● Telusuri materi
**a.** Salin bagian artikel tentang perdagangan satwa liar mulai dari "Richaldo Y Hariandja" sampai dengan "tersebut secara berulang-ulang.".
**b.** Dalam artikel tentang perdagangan satwa liar, berapa lama hukuman penjara yang mampu dijatuhkan kepada pelaku berdasarkan Undang-undang Nomor 5 1990?

● Teks untuk dianalisis
Pedagang Satwa Liar Dijerat UU TPPU

Richaldo Y Hariandja
11/2/2017 04:01
Pedagang Satwa Liar Dijerat UU TPPU
(ANTARA/Idhad Zakaria)

RINGANNYA hukuman terhadap pelaku perdagangan tumbuhan dan satwa liar yang dilindungi tidak menimbulkan efek jera pada pelaku.

Oleh karena itu, diperlukan penguatan sanksi hukum untuk mereka yang melakukan tindak pidana tersebut secara berulang-ulang.

Penguatan sanksi yang akan dilakukan pemerintah antara lain dengan menjerat pelaku dengan menggunakan Undang-Undang (UU) Tindak Pidana Pencucian Uang (TPPU).

Pasalnya, Undang-undang Nomor 5 1990 tentang Konservasi Sumber Daya Alam Hayati dan Ekosistemnya yang selama ini digunakan untuk menjatuhkan sanksi kepada para pelaku kejahatan hanya mampu menjerat mereka dengan hukuman dua tahun penjara.

"Hukuman itu tidak memberikan efek jera kepada para pelaku. Pelaku kejahatan yang ditangkap merupakan orang dan jaringan yang sama," kata Sekretaris Direktorat Jenderal Penegakan Hukum Lingkungan Hidup dan Kehutanan (Gakkum) Kementerian Lingkungan Hidup dan Kehutanan (LHK) Kemal Amas, kemarin.

Menurutnya, penggunaan UU TPPU bisa menjerat pelaku dengan hukuman yang lebih berat.

Oleh karena itu, ia mengajak kepolisian, kejaksaan, dan Pusat Pelaporan dan Analisis Transaksi Keuangan (PPATK) untuk merumuskan upaya peningkatan penegakan hukum dengan mendorong penggunaan pasal dalam UU yang mengatur kejahatan pencucian uang itu.

Atas wacana tersebut, Beren Rukur Ginting dari PPATK mendukung penerapan UU antipencucian uang dalam kasus perdagangan satwa di Indonesia.

Menurutnya kejahatan satwa bukan lagi kejahatan biasa, melainkan sudah menjadi kejahatan terorganisasi dan juga merupakan kejahatan transaksional lintas negara.

● Data tersimpan
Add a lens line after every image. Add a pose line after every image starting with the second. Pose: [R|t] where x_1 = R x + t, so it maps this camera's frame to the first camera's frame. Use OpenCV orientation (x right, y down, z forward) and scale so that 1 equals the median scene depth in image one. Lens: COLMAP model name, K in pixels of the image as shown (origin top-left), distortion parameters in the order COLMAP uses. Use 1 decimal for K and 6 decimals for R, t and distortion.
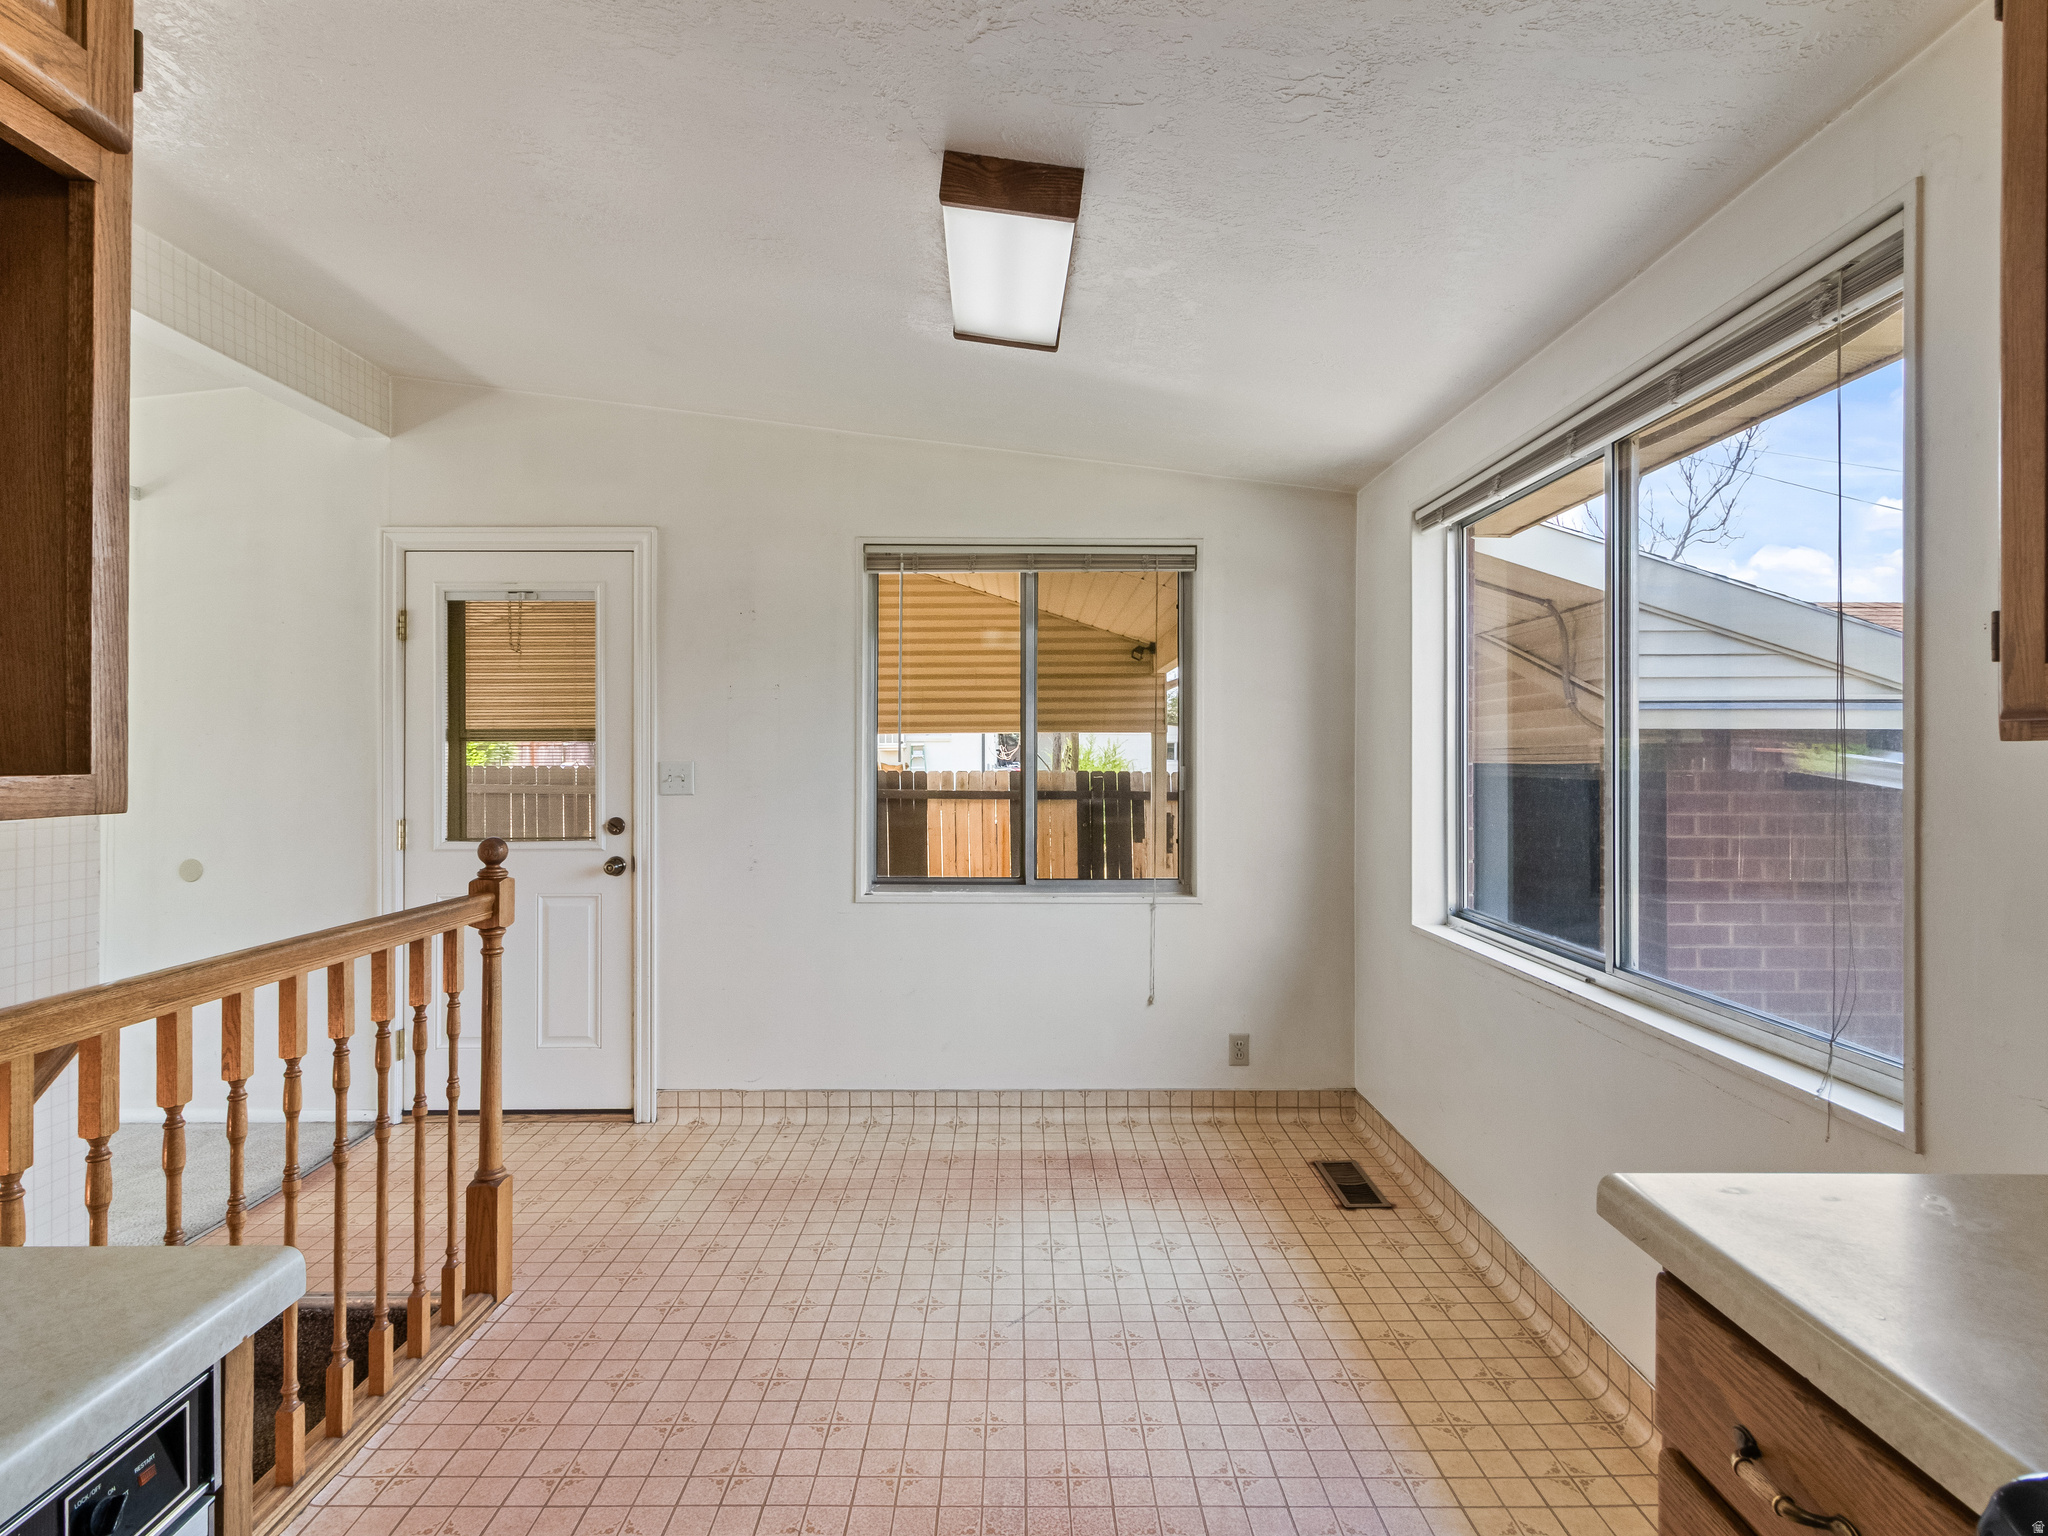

● Jawaban tiap tugas
**a.**
Richaldo Y Hariandja
11/2/2017 04:01
Pedagang Satwa Liar Dijerat UU TPPU
(ANTARA/Idhad Zakaria)

RINGANNYA hukuman terhadap pelaku perdagangan tumbuhan dan satwa liar yang dilindungi tidak menimbulkan efek jera pada pelaku.

Oleh karena itu, diperlukan penguatan sanksi hukum untuk mereka yang melakukan tindak pidana tersebut secara berulang-ulang.

**b.** Dua tahun penjara.